(Page-level text extractions)

--- START ---

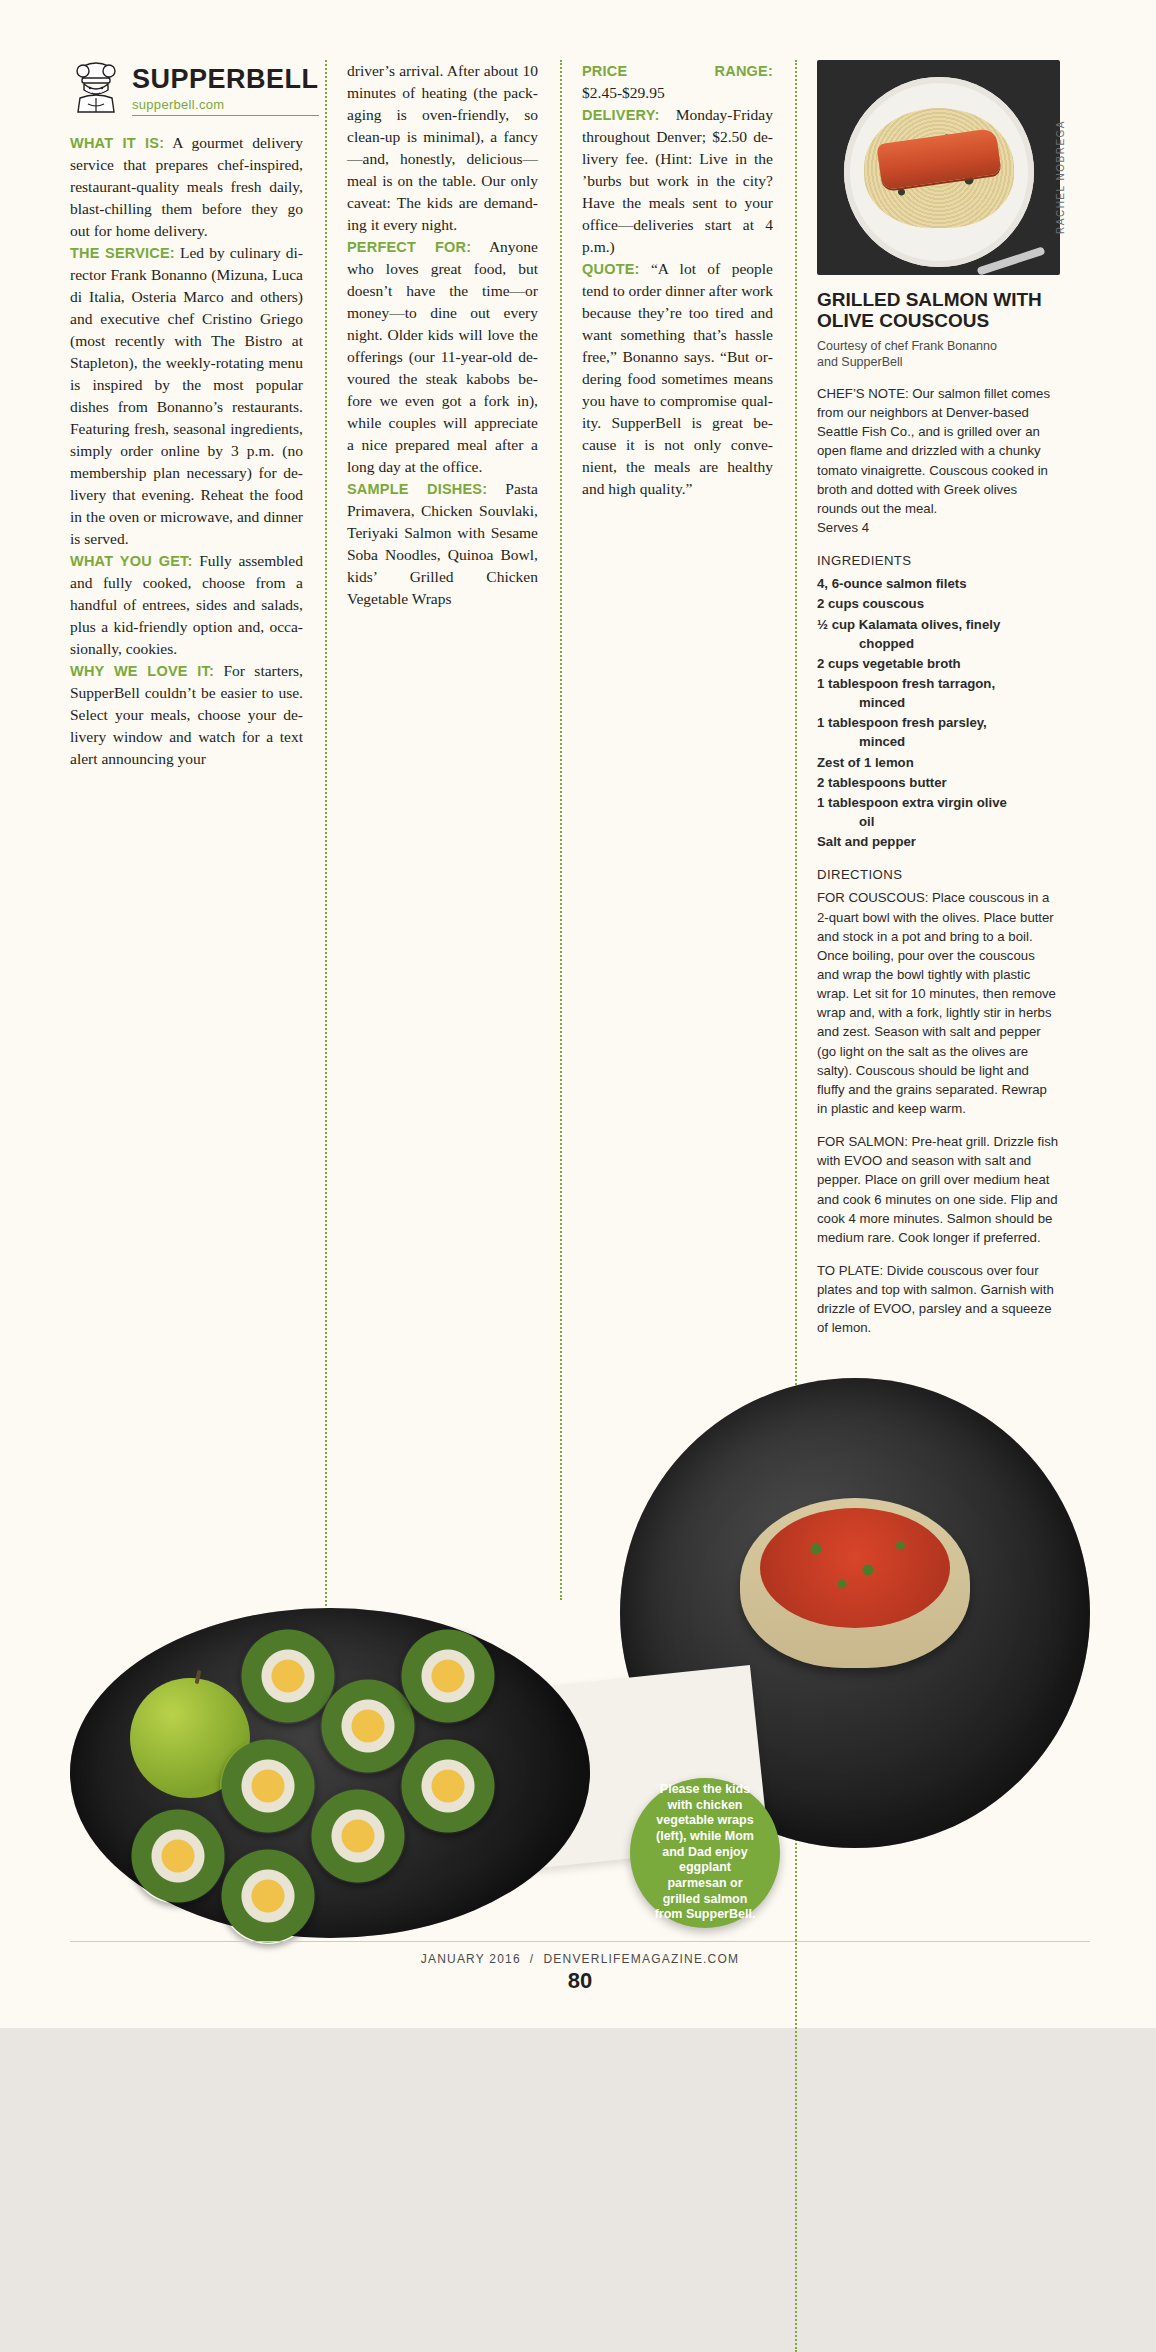SupperBell
supperbell.com
What it is: A gourmet delivery service that prepares chef-inspired, restaurant-quality meals fresh daily, blast-chilling them before they go out for home delivery.
The service: Led by culinary director Frank Bonanno (Mizuna, Luca di Italia, Osteria Marco and others) and executive chef Cristino Griego (most recently with The Bistro at Stapleton), the weekly-rotating menu is inspired by the most popular dishes from Bonanno’s restaurants. Featuring fresh, seasonal ingredients, simply order online by 3 p.m. (no membership plan necessary) for delivery that evening. Reheat the food in the oven or microwave, and dinner is served.
What you get: Fully assembled and fully cooked, choose from a handful of entrees, sides and salads, plus a kid-friendly option and, occasionally, cookies.
Why we love it: For starters, SupperBell couldn’t be easier to use. Select your meals, choose your delivery window and watch for a text alert announcing your
driver’s arrival. After about 10 minutes of heating (the packaging is oven-friendly, so clean-up is minimal), a fancy—and, honestly, delicious—meal is on the table. Our only caveat: The kids are demanding it every night.
Perfect for: Anyone who loves great food, but doesn’t have the time—or money—to dine out every night. Older kids will love the offerings (our 11-year-old devoured the steak kabobs before we even got a fork in), while couples will appreciate a nice prepared meal after a long day at the office.
Sample dishes: Pasta Primavera, Chicken Souvlaki, Teriyaki Salmon with Sesame Soba Noodles, Quinoa Bowl, kids’ Grilled Chicken Vegetable Wraps
Price range: $2.45-$29.95
Delivery: Monday-Friday throughout Denver; $2.50 delivery fee. (Hint: Live in the ’burbs but work in the city? Have the meals sent to your office—deliveries start at 4 p.m.)
Quote: “A lot of people tend to order dinner after work because they’re too tired and want something that’s hassle free,” Bonanno says. “But ordering food sometimes means you have to compromise quality. SupperBell is great because it is not only convenient, the meals are healthy and high quality.”
Rachel Nobrega
Grilled Salmon with Olive Couscous
Courtesy of chef Frank Bonanno
and SupperBell
CHEF’S NOTE: Our salmon fillet comes from our neighbors at Denver-based Seattle Fish Co., and is grilled over an open flame and drizzled with a chunky tomato vinaigrette. Couscous cooked in broth and dotted with Greek olives rounds out the meal.
Serves 4
Ingredients
4, 6-ounce salmon filets
2 cups couscous
½ cup Kalamata olives, finely chopped
2 cups vegetable broth
1 tablespoon fresh tarragon, minced
1 tablespoon fresh parsley, minced
Zest of 1 lemon
2 tablespoons butter
1 tablespoon extra virgin olive oil
Salt and pepper
Directions
FOR COUSCOUS: Place couscous in a 2-quart bowl with the olives. Place butter and stock in a pot and bring to a boil. Once boiling, pour over the couscous and wrap the bowl tightly with plastic wrap. Let sit for 10 minutes, then remove wrap and, with a fork, lightly stir in herbs and zest. Season with salt and pepper (go light on the salt as the olives are salty). Couscous should be light and fluffy and the grains separated. Rewrap in plastic and keep warm.
FOR SALMON: Pre-heat grill. Drizzle fish with EVOO and season with salt and pepper. Place on grill over medium heat and cook 6 minutes on one side. Flip and cook 4 more minutes. Salmon should be medium rare. Cook longer if preferred.
TO PLATE: Divide couscous over four plates and top with salmon. Garnish with drizzle of EVOO, parsley and a squeeze of lemon.
Please the kids with chicken vegetable wraps (left), while Mom and Dad enjoy eggplant parmesan or grilled salmon from SupperBell.
January 2016 / DenverLifeMagazine.com
80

--- END ---

■ **Exercise requirements**: Where does "broth" occur in the data? Copy each line that has it.

■ **Response area**:
CHEF’S NOTE: Our salmon fillet comes from our neighbors at Denver-based Seattle Fish Co., and is grilled over an open flame and drizzled with a chunky tomato vinaigrette. Couscous cooked in broth and dotted with Greek olives rounds out the meal.
2 cups vegetable broth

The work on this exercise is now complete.